In words typical of claims by environmental organizations, the Natural Resources Defense Council (NRDC) recently trumpeted “a big step forward for polar bear protection” when the Bush Administration agreed to designate critical habitat for the Polar Bear as part of a settlement with the group and its allies (Nature’s Voice, Jan/Feb 2009).  Based on my experience with critical habitat designated for the Coho salmon, however, my guess is that the designation will not make much difference in what actually takes place on the ground.

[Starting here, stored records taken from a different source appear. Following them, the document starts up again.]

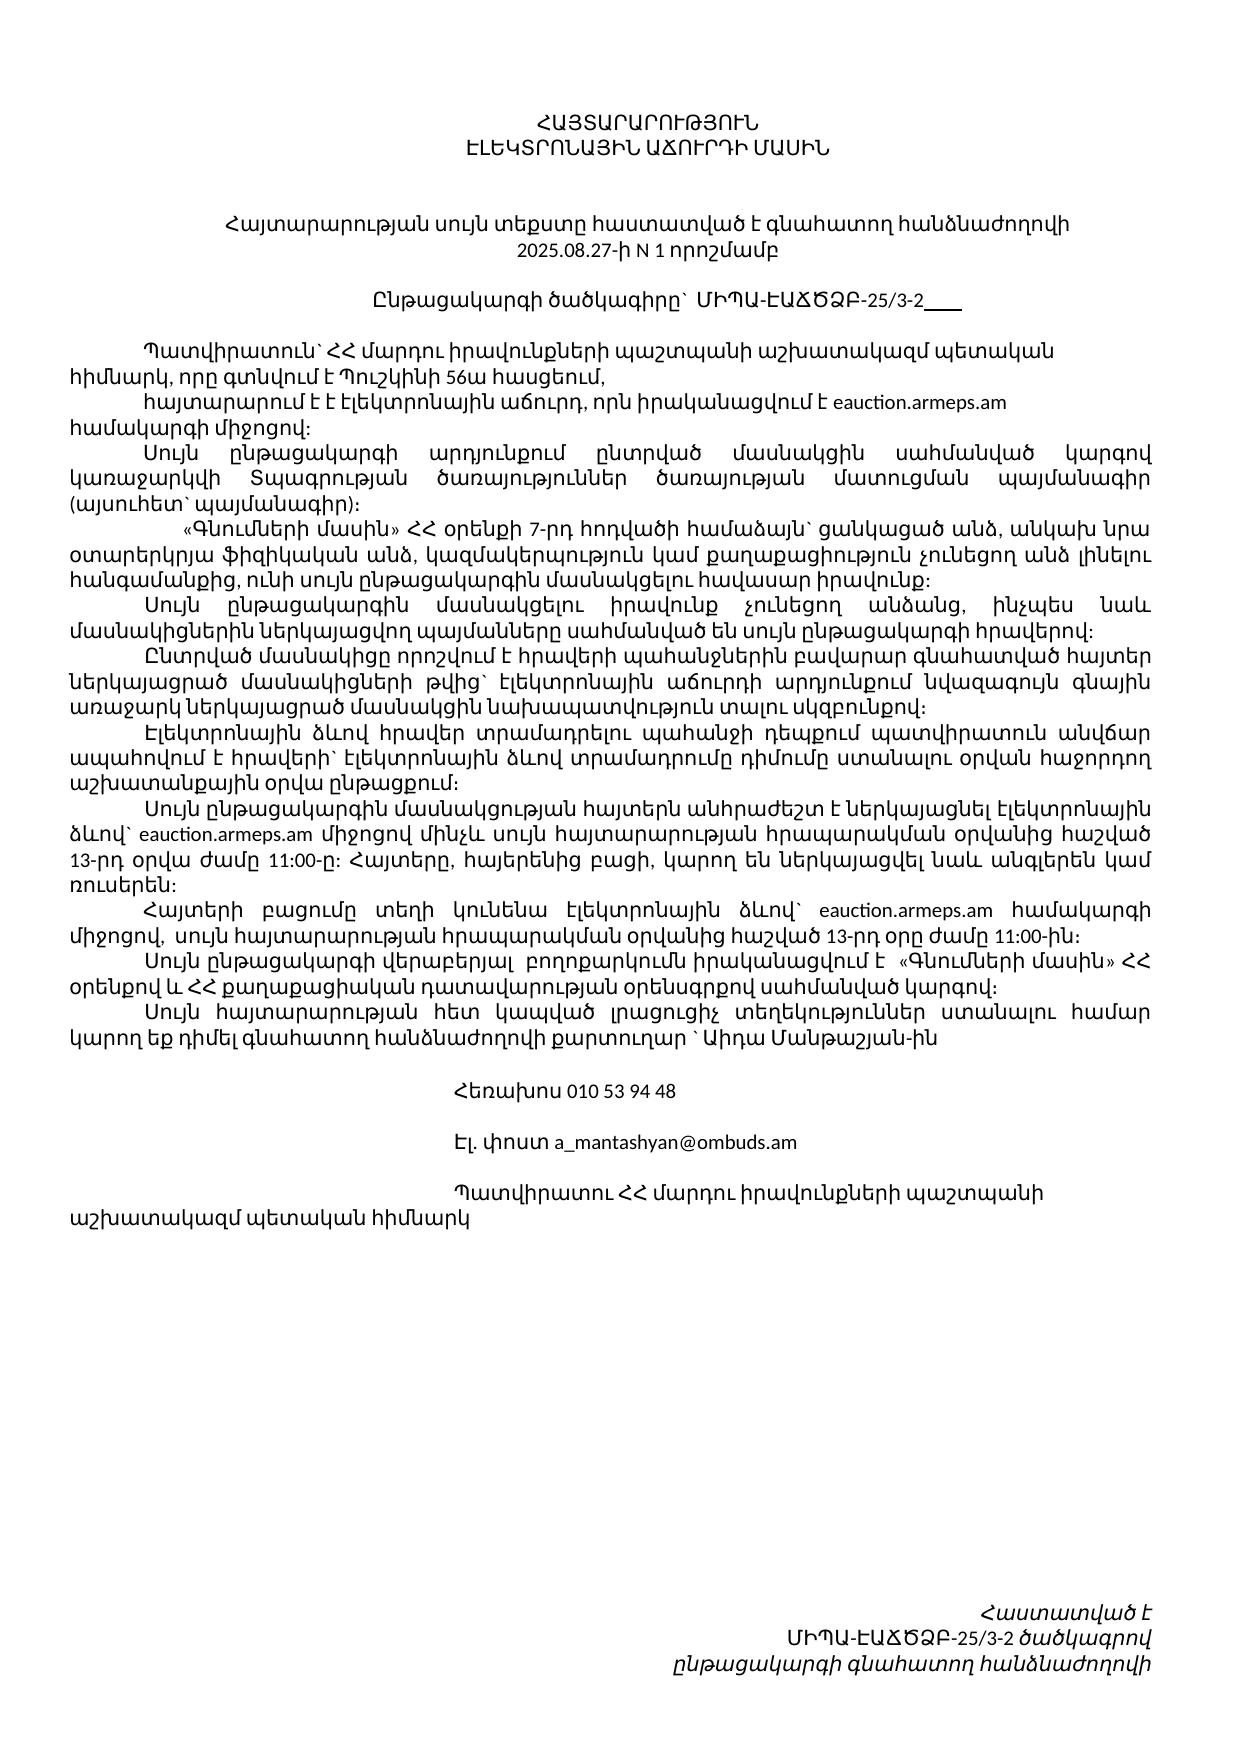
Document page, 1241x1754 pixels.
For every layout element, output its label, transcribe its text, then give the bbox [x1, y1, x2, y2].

text Հաստատված է [69, 1600, 1152, 1625]
text ընթացակարգի գնահատող հանձնաժողովի [69, 1651, 1152, 1676]
text 2025.08.27 -ի N 1 որոշմամբ [69, 237, 1152, 262]
text Պատվիրատու ՀՀ մարդու իրավունքների պաշտպանի աշխատակազմ պետական հիմնարկ [69, 1180, 1152, 1231]
text Հեռախոս 010 53 94 48 [69, 1078, 1152, 1104]
text Ընթացակարգի ծածկագիրը` ՄԻՊԱ-ԷԱՃԾՁԲ-25/3-2 [69, 288, 1152, 313]
text Սույն ընթացակարգին մասնակցելու իրավունք չունեցող անձանց, ինչպես նաև մասնակիցներին ներկայացվող պայմանները սահմանված են սույն ընթացակարգի հրավերով: [69, 593, 1152, 643]
text Պատվիրատուն` ՀՀ մարդու իրավունքների պաշտպանի աշխատակազմ պետական հիմնարկ, որը գտնվում է Պուշկինի 56ա հասցեում, [69, 338, 1152, 389]
text ԷԼԵԿՏՐՈՆԱՅԻՆ ԱՃՈՒՐԴԻ ՄԱՍԻՆ [69, 135, 1152, 161]
text Էլեկտրոնային ձևով հրավեր տրամադրելու պահանջի դեպքում պատվիրատուն անվճար ապահովում է հրավերի` էլեկտրոնային ձևով տրամադրումը դիմումը ստանալու օրվան հաջորդող աշխատանքային օրվա ընթացքում։ [69, 720, 1152, 796]
text Էլ. փոստ a_mantashyan@ombuds.am [69, 1129, 1152, 1155]
text «Գնումների մասին» ՀՀ օրենքի 7-րդ հոդվածի համաձայն` ցանկացած անձ, անկախ նրա օտարերկրյա ֆիզիկական անձ, կազմակերպություն կամ քաղաքացիություն չունեցող անձ լինելու հանգամանքից, ունի սույն ընթացակարգին մասնակցելու հավասար իրավունք: [69, 516, 1152, 593]
text Հայտարարության սույն տեքստը հաստատված է գնահատող հանձնաժողովի [69, 211, 1152, 237]
text ՀԱՅՏԱՐԱՐՈՒԹՅՈՒՆ [69, 110, 1152, 135]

A final critical habitat designation for Central California Coast and Southern Oregon/Northern California Coasts Coho salmon was published by the National Marine Fisheries Service (MNFS) on May 5, 1999. NMFS first proposed protection not only for the beds, banks and waters of Coho streams but also for riparian areas sized in accordance with the Aquatic Conservation Strategy (ACS) for public land adopted a few years before as part of the Northwest Forest Plan. But the loud outcry from timber, agriculture, development interests and local governments resulted in changes.  The final designation included the extent of riparian vegetation associated with Coho streams. In this region that is generally far less than the “site tree length” definition of riparian zones found in the ACS.      

Ten years have passed since the critical habitat designation. During that time I have personally observed numerous instances of adverse modification of critical Coho habitat. In Northwest California, county bureaucrats have allowed houses to be built next to Coho streams, farmers have cleared riparian vegetation from stream sides, ranchers have allowed livestock to trample stream banks and foul streams, and timber companies have continued to log on steep, unstable slopes prone to delivering massive amounts of sediments to streams when big storms follow clear cuts. The adverse modification of Coho critical habitat is widespread in Northwest California. Even some county road crews continue to dispose of silt from cut-bank failures and ditches in riparian zones where high water can wash the habitat destroying silt into streams.  

The listing of Coho pursuant to the ESA has led to better logging rules in those parts of California where Coho survive. It appears, however, that the more protective rules are the result of the ESA’s prohibition on “take” and not on the critical habitat designation. Furthermore, NMFS is on record that the new logging rules are not adequate to protect Coho. Road maintenance and clear cutting on steep slopes are practices which continue to degrade and destroy Coho habitat.

Is the failure of critical habitat designation to deliver promised benefits to Coho in Northwest California an aberration? Could critical habitat designation help Coho if we had activists and lawyers here willing to force critical habitat protection through complaints and lawsuits?  Or is critical habitat designation a “paper tiger” which the environmental establishment and opponents of the ESA collude to promote as important when it changes little or nothing on the ground?

I would like to hear from GOAT/HCN’s readers on this subject. Over the past 25 years there have been hundreds of species listed in the West and critical habitat has been designated (albeit usually reluctantly) for many of them. What have you, the readers, observed?  Has critical habitat designation made a difference for these species or is it the “paper tiger” I’ve found it to be in Northwest California?